Je mehr Stiftungen gegründet werden, desto fraglicher wird eine Neugründung. „Vielleicht“, sagt Gollan, „gibt es längst eine Stiftung, die genau das fördert, was einem am Herzen liegt?“ Man könnte dann einer bestehenden Stiftung zustiften.

Es gibt ja die kuriosesten Stiftungen. Sie heißen wie Ehepaare und sie verfolgen deren Spleens, das ist das Charmante. Ein Professor unterstützt die Aktivitäten des Lehrstuhls, den er lange innehatte. Die Gekko Stiftung unterstützt „politische Kampagnen, die Widerstand leisten gegen die Einführung der Agro-Gentechnik“. Stiftungen fördern spezifische Gebiete, die nicht den gesellschaftlichen Konsens erreichen, den man bräuchte, um Steuergelder zu verwenden.

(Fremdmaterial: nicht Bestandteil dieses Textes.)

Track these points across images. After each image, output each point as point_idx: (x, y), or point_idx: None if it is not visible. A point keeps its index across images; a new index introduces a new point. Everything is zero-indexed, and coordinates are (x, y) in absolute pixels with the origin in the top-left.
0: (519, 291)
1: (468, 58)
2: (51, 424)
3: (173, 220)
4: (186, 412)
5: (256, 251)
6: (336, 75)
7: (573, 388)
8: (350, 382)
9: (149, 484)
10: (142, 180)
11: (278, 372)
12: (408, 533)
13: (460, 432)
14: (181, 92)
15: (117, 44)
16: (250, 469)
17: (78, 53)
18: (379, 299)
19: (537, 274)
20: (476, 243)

Es entsteht ums das Stiften eine ganze Industrie

Und weil hier oft zuerst das Geld da ist und dann die Idee, entsteht gerade um das Stiften eine ganze Industrie. Es gibt Weiterbildungsinstitute, Berufsbilder, eine Fachsprache („Social Franchising“) bildet sich aus. Zugleich wird ein Überblick über die verschiedenen Initiativen immer schwieriger, weshalb man zum Beispiel eine vierbändige Publikation mit 19 000 Stiftungsporträts für 279 Euro erwerben kann. Und die gemeinnützige Phineo gAG analysiert und bewertet ihrerseits auf ihrem Internetportal andere Stiftungen.

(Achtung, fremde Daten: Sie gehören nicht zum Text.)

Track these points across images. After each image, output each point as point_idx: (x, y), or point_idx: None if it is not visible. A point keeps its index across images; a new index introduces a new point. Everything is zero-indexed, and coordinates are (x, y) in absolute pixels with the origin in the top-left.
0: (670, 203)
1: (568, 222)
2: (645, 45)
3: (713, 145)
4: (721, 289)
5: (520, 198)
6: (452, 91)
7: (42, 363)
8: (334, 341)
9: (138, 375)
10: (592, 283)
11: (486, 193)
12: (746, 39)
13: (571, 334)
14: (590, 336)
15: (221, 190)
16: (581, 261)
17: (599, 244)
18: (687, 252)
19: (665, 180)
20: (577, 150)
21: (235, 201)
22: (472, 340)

Katharina Gollan hat noch nie erlebt, dass eine Stiftung aufgelöst werden musste. „Denkbar ist es bei Erreichen des Stiftungszwecks“, sagt sie. Wenn etwa zur Erforschung einer Krankheit gestiftet wird und dann das Medikament gefunden ist. Oder wenn einer Stiftung für Stasi-Opfer die Bedachten eines natürlichen Todes sterben. Deshalb sollte man schon bei der Gründung eine weitere Verwendung für das Geld festschreiben.

„Ich glaube nicht, dass Leute stiften, um Lücken zu füllen, die der Staat lässt“, sagt Gollan. Wollten sie den Staat unterstützen, könnten sie stattdessen Steuern zahlen. Der Reiz der Stiftung ist eben die Selbstbestimmung. Denn sie kehrt ein Machtverhältnis um: Der Stifter bestimmt nun den Zweck, der Staat muss über dessen Einhaltung wachen.